Allen believes academic success is just as important as his team's success on the pitch. He implemented a Bronco Buddy system last fall to give players a boost. 

"I wanted to have incoming freshmen get a head start, assigning an upperclassman to assist them both academically and in everyday life at WMU," says Allen. "They are student-athletes—students first."

"Coach Mark has helped me with pretty much everything," says Backe, a Medallion Scholar planning to apply for the accelerated master's program in mechanical or aerospace engineering. "He constantly asks us what our GPA is. He writes letters of recommendation for jobs and internships. He wants you to succeed as a student and on the field as well."

The team has also received support from President Edward Montgomery, a former rugby player himself.

"We have his initials on our jersey. He's come to camps at the beginning of the fall season when we get new players," says Bravo. "It's great to see he's here and it shows the freshmen that he's part of it and he cares."

Montgomery even held an impromptu ceremony in his driveway to present Williams with his degree after the team learned that the MAC championship was the same day as WMU's spring commencement. Williams plans to pursue his master's degree in accounting at WMU and continue playing rugby.

Kyle Williams holds the rugby ball while teammates stretch.
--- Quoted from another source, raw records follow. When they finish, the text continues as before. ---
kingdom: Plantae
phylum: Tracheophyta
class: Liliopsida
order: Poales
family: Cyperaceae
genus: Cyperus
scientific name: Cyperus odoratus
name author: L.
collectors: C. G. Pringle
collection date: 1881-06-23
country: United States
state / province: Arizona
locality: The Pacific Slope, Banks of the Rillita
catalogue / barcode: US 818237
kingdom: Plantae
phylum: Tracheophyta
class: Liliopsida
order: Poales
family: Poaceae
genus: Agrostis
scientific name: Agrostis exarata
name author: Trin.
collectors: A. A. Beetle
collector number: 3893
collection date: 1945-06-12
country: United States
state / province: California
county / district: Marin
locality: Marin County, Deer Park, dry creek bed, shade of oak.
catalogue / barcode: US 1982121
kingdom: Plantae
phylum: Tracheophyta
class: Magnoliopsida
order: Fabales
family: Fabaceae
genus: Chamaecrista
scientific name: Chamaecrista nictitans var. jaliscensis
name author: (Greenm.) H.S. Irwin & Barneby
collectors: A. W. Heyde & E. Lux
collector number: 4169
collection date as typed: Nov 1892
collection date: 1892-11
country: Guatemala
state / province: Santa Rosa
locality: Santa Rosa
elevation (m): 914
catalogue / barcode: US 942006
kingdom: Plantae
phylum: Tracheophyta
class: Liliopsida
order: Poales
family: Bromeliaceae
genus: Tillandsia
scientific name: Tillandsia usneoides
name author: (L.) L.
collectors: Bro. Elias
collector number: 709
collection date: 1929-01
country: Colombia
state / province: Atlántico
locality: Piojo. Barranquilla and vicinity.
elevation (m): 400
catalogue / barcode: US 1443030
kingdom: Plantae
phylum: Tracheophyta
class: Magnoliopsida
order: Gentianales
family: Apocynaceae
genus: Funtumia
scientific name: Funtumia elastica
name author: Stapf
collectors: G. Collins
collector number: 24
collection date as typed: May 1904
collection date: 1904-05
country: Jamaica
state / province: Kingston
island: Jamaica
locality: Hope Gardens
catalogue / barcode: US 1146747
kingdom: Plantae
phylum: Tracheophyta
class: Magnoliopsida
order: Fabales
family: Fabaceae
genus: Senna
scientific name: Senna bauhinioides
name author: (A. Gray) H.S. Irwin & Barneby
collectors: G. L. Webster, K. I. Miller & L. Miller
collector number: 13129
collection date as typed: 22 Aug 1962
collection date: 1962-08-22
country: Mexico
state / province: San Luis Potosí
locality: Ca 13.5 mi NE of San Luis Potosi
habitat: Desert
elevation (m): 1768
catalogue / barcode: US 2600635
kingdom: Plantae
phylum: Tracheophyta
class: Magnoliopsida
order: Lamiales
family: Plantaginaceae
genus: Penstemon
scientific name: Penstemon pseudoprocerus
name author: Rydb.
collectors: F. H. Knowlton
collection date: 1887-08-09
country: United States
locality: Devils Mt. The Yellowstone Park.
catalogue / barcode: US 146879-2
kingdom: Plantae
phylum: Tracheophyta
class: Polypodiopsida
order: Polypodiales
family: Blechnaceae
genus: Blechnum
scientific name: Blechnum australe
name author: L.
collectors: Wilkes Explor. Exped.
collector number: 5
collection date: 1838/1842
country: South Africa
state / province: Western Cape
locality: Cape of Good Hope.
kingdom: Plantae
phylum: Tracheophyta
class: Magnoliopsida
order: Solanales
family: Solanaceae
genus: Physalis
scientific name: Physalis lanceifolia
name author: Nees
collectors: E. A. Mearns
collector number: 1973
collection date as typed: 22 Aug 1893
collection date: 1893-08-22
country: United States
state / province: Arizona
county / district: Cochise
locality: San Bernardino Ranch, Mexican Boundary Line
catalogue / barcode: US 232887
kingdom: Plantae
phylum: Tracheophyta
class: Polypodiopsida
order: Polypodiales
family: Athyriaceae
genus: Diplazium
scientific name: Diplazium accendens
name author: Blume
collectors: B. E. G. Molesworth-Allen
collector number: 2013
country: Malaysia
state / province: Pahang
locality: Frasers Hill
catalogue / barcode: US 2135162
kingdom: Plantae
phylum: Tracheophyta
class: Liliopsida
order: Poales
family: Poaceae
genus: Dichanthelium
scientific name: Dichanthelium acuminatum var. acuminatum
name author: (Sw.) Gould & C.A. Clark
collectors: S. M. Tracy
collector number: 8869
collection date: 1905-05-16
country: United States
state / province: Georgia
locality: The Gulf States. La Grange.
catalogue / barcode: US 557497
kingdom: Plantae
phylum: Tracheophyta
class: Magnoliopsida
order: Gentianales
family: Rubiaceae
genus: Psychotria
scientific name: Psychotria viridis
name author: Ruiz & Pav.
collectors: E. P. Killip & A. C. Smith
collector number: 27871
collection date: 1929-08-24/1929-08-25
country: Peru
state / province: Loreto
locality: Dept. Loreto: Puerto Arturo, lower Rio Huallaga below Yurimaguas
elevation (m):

Kyle Williams had to miss walking in graduation because it was the same day as the MAC championship game, so Dr. Edward Montgomery, University president, held an impromptu ceremony when he returned.

Right now, he and the team are laser focused on the national championship.

"We're excited. It's my third year playing, and we finally made it," says Johnny Drozd, a sustainable brewing major from Chicago. "We've trained hard, we work hard and we're in the shape we need to be in."

"We're a team of warriors," says Bravo. "It's a great team to have."

The USA Rugby College Sevens National Championships are Friday, May 24, and Saturday, May 25, in Tucson, Arizona.